The Noli me tangere has an illustrious provenance: from at least 1872 it was part of the celebrated Borghese collection in Rome, housed in the magnificent Villa Borghese outside the Porta Pinciana. In the spring of 1892 it was sold (noting the correct date of 1599), along with the contents of the Villa Borghese. By the early twentieth century, the Noli me tangere had entered the collection of Giuseppe Volpi, 1st Count of Misurata, a diplomat and Italy's leading industrialist. Often referred to as the 'Last Doge', Volpi served as Italy's Finance Minister from 1925-28, successfully negotiating Italy's First World War debt repayments to the United States and England. Among other achievements, he was Chairman of the Venice Biennale and founder, in 1932, of the Venice Film Festival.

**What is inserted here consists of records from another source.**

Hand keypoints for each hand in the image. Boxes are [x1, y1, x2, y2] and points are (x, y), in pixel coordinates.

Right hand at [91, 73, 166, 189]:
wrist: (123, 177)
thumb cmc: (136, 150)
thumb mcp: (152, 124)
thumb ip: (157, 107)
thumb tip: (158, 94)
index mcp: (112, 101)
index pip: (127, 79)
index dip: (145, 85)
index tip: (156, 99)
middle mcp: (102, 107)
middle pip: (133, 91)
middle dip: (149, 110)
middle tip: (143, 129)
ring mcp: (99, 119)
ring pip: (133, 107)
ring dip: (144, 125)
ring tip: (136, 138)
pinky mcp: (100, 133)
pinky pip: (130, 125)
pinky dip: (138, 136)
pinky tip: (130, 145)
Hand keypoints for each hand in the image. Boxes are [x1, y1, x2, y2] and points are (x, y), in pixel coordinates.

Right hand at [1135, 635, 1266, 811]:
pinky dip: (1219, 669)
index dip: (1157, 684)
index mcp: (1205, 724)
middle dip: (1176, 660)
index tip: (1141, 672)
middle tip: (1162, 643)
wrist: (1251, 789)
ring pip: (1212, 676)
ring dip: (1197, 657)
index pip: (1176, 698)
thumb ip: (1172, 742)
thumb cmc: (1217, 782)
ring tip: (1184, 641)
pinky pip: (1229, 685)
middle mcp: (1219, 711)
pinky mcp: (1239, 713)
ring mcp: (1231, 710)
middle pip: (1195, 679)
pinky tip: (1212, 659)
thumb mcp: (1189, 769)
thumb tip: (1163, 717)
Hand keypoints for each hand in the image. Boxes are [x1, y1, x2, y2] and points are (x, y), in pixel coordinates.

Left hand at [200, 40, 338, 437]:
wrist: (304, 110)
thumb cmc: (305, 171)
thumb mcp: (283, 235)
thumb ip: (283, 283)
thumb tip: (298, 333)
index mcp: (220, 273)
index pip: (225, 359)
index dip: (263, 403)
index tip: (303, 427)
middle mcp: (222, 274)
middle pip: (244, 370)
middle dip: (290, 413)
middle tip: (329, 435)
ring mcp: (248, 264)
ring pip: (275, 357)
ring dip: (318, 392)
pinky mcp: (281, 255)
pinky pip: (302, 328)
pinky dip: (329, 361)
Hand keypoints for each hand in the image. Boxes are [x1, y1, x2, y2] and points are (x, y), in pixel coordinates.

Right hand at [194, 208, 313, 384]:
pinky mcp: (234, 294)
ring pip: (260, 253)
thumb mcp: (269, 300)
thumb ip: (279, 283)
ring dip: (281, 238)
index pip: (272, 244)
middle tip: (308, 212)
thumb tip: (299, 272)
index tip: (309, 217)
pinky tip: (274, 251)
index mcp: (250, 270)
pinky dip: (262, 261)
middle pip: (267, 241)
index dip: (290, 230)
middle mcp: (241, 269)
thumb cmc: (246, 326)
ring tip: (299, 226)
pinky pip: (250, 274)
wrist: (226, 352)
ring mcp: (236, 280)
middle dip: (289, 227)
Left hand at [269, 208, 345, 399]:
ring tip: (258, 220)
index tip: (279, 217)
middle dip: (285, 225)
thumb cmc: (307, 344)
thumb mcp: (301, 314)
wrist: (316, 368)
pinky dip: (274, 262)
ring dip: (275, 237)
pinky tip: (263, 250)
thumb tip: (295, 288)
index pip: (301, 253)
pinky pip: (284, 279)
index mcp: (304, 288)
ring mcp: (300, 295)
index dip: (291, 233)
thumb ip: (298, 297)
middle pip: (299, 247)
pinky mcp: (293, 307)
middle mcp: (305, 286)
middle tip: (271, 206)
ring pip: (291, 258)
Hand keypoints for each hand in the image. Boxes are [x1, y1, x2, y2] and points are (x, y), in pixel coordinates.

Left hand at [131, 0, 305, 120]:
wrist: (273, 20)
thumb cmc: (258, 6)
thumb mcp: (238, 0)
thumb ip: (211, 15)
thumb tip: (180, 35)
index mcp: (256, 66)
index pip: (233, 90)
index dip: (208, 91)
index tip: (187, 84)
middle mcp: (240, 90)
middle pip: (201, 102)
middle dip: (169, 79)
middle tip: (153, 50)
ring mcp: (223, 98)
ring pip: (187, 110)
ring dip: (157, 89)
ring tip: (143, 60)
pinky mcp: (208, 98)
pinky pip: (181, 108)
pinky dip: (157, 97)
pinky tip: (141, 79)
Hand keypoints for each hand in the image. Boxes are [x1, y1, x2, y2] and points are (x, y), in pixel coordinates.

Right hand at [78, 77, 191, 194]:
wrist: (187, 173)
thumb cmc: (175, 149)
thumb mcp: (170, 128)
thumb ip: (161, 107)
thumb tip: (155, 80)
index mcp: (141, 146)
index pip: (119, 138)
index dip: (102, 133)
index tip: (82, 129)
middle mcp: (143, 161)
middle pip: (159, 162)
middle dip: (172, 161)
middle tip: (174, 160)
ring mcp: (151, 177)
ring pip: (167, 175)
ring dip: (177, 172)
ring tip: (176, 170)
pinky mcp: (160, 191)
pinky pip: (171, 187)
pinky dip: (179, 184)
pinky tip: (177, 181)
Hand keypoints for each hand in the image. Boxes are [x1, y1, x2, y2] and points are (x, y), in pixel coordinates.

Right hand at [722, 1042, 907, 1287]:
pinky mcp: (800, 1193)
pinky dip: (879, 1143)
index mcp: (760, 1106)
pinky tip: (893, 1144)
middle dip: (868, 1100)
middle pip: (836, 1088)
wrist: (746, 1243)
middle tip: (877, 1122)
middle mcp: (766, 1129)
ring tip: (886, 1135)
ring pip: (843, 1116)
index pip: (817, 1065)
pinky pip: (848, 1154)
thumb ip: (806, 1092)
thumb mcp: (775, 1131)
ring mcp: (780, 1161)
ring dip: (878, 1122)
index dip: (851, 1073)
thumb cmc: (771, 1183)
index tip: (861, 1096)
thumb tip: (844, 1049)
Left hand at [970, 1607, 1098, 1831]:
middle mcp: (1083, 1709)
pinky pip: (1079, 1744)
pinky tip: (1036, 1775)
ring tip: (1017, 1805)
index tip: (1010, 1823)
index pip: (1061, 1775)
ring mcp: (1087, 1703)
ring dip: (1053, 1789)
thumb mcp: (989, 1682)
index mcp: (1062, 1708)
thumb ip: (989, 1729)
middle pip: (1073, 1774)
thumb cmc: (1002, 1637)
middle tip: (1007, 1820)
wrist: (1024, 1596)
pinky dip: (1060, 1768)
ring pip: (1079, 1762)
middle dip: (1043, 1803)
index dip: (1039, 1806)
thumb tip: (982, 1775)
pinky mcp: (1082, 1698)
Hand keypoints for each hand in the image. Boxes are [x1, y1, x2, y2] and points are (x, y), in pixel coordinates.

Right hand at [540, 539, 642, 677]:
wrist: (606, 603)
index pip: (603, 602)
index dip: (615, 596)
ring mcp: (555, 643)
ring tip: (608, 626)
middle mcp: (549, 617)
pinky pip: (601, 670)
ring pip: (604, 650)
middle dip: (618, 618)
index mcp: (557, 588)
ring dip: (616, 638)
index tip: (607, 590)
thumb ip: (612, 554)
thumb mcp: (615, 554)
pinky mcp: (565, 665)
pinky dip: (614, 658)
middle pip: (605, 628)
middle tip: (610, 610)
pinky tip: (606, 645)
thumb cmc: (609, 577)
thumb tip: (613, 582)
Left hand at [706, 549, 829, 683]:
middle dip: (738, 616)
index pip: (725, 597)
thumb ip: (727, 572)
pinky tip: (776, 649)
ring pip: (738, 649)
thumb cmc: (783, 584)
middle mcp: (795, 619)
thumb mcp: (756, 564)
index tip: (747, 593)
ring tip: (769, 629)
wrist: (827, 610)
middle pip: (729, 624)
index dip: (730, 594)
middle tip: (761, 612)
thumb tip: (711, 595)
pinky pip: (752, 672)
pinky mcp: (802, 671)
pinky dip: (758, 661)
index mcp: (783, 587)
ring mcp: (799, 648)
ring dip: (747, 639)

He and his wife, the Countess Nathalie Volpi di Misurata, were pillars of contemporary Roman and Venetian society, hosting magnificent annual balls at their palaces in Rome and Sabaudia that were attended by guests from Cole Porter to Winston Churchill and the Duke and Duchess of Windsor. By wish of Pope John XXIII, Count Volpi was buried in the basilica of Santa Maria Gloriosa dei Frari in Venice, one of the greatest churches in the city. The Palazzo Volpi in Rome, where the present picture was housed, overlooks the city and the once-Royal gardens from 15,000 feet of terraces and five floors. It was built in the seventeenth century by the architect Alessandro Specchi, who also designed the Spanish Steps in Rome.